Reshoring Scenario Evaluation: How to Simulate Impacts on Tariffs and Operations
Do you want to technically compare reshoring scenarios? We’ll show you how to use flexible models to analyze costs, tariffs, and lead times in the supply chain.
What is reshoring and why is it back at the center of logistics strategy?
Reshoring is the process of bringing back production activities that were previously offshored to the country of origin or nearby regions. This strategy has gained prominence in recent years due to geopolitical factors, disruptions in global supply chains, rising costs in Asia, and the need for greater resilience and control over production.
For decades, many companies moved operations to countries with lower labor costs. However, events like the pandemic, rising tariffs, logistics delays, and volatility in global markets have led many to reconsider those decisions. Today, reshoring is emerging as a viable alternative to improve time-to-market, reduce external dependency, and strengthen the connection with end customers.
Key variables affected by reshoring
The decision to relocate production operations involves evaluating multiple strategic, financial, and operational variables. Each of them directly impacts business results and should be carefully simulated before implementing changes.
Labor costs, tariffs, and duties
One of the main drivers of offshoring was the reduction in labor costs. In a reshoring process, this component tends to increase but can be offset by reduced tariffs, import duties, and international logistics costs.
In addition, changes in trade agreements, protectionist policies, or government incentives can significantly alter the economic balance of the process. Modeling these impacts across different scenarios is crucial for making well-founded decisions.
Lead times and operational flexibility
Relocating production closer to the final market can reduce lead times from weeks to days, enabling faster responses to demand changes. Operational flexibility improves, allowing for shorter production cycles and less inventory.
This agility can become a decisive competitive advantage in industries where customization, seasonality, or speed are critical.

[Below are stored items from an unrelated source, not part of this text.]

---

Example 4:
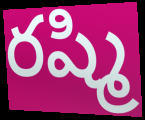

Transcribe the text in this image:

రష్మి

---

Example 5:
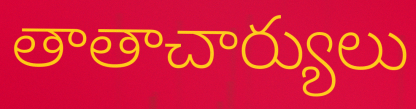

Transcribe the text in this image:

తాతాచార్యులు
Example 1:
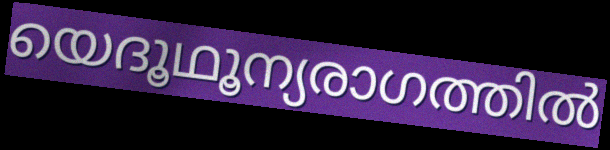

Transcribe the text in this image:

യെദൂഥൂന്യരാഗത്തിൽ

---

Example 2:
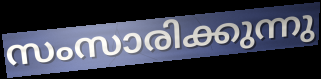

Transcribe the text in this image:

സംസാരിക്കുന്നു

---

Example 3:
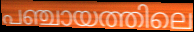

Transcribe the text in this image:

പഞ്ചായത്തിലെ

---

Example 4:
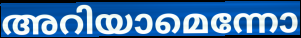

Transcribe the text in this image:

അറിയാമെന്നോ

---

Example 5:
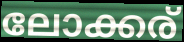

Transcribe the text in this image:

ലോക്കര്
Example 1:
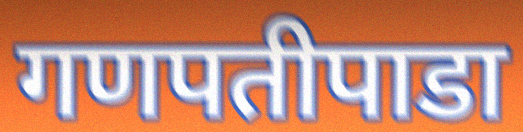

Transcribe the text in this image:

गणपतीपाडा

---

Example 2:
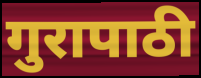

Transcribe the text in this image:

गुरापाठी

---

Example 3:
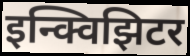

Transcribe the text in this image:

इन्क्विझिटर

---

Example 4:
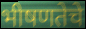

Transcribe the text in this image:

भीषणतेचे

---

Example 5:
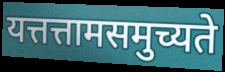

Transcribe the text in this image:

यत्तत्तामसमुच्यते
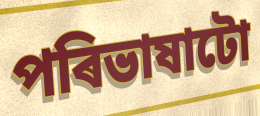
পৰিভাষাটো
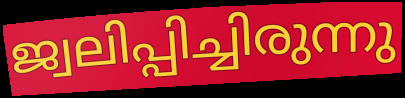
ജ്വലിപ്പിച്ചിരുന്നു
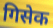
गिसेक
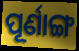
ପୂର୍ଣାଙ୍ଗ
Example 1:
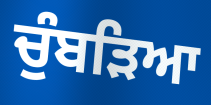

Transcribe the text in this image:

ਚੁੰਬੜਿਆ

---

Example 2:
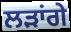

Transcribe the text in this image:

ਲੜਾਂਗੇ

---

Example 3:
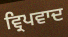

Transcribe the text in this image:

ਵ੍ਰਿਪਵਾਦ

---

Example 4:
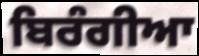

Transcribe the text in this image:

ਬਿਰੰਗੀਆ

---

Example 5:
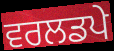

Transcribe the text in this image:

Local infrastructure and production capacity
Not all countries have the same industrial or technological infrastructure. The local ability to absorb production processes, access quality suppliers, and attract technical talent are key factors.

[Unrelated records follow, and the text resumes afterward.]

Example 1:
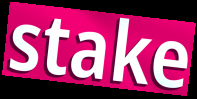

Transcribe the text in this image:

stake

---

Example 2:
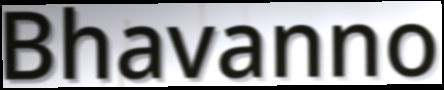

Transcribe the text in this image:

Bhavanno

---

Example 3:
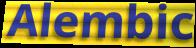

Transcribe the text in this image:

Alembic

Reshoring scenario evaluation must consider these structural limitations or advantages, which influence both costs and the scalability of the operating model.

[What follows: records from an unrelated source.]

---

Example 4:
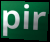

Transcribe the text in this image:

pir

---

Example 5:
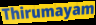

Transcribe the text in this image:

Thirumayam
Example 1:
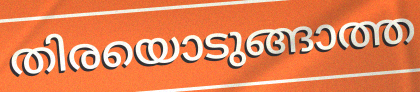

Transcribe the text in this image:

തിരയൊടുങ്ങാത്ത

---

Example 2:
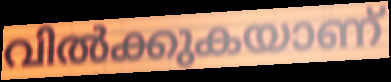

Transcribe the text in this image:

വിൽക്കുകയാണ്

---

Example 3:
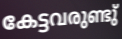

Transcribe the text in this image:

കേട്ടവരുണ്ടു്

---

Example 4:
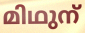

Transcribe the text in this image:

മിഥുന്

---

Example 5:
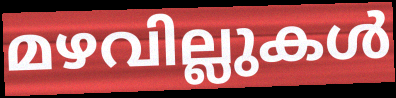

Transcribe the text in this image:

മഴവില്ലുകൾ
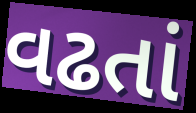
વઢતાં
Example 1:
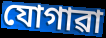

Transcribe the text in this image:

যোগাৱা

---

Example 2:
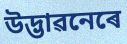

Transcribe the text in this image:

উদ্ভাৱনেৰে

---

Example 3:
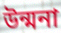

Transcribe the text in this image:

উন্মনা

How to evaluate reshoring scenarios using flexible models
The complexity of these decisions requires tools that allow comparison of multiple possible configurations, considering dynamic variables and real business constraints.
Discrete event simulation
Discrete event simulation allows for detailed representation of a logistical or industrial operation, including times, resources, queues, material flows, and state changes.
This technique is particularly useful for assessing how reshoring would impact a plant, warehouse, or distribution network, measuring effects on time, costs, productivity, and bottlenecks. Different layouts, shifts, technologies, or demand scenarios can be tested.
Optimization models under multiple constraints
In addition to simulating operations, optimization models help find the most efficient configuration among many possible scenarios, considering capacity, cost, demand, and regulatory constraints.
Applied to reshoring, these models help determine which volumes to relocate, which plants to use, how to supply each region, and which logistics routes to optimize. They can be combined with advanced heuristics for large-scale problems.
Risk and sensitivity evaluation
A proper reshoring scenario evaluation goes beyond average results to include variability and risk associated with different decisions. Sensitivity analysis, Monte Carlo simulations, or pessimistic/optimistic scenarios help understand system behavior under unexpected changes.
This perspective is key to avoiding investments that are only profitable under ideal conditions and to designing resilient supply chains.
Comparison with offshoring and nearshoring scenarios
To justify a reshoring process, it is essential to compare all possible scenarios: continuing offshoring, moving operations to nearby countries (nearshoring), or fully relocating back home.
Decision matrices based on quantifiable outputs
Using decision matrices that compare quantifiable variables such as logistics costs, initial investment, delivery times, expected quality, political risk, and scalability helps make strategic decisions on solid grounds.
These visual tools incorporate multiple dimensions into the analysis and present results clearly for executive decision-making.
Practical cases in industrial companies
Several industrial companies across Latin America, Europe, and the U.S. have started using simulation and optimization tools to evaluate reshoring projects. Some typical cases include:
- Automotive industry: Simulation of supply chains with distributed production in Mexico, the U.S., and China to assess total costs and delivery times.
- Pharmaceutical companies: Risk analysis to relocate critical processes and reduce dependency on active ingredients from Asia.
- Appliance manufacturers: Optimization of local assembly lines versus direct imports from Asia.
These cases show there is no one-size-fits-all answer: the key lies in having adaptable models tailored to each company’s specific conditions.
When is reshoring truly profitable?
Reshoring becomes profitable when the benefits in time, control, quality, and flexibility outweigh increased labor or operational costs. It is also worthwhile when it helps reduce systemic risks, meet local regulations, or better serve the end customer.
However, each case must be analyzed individually. Simulation and optimization tools allow for a technical, quantified analysis aligned with each organization’s strategic goals.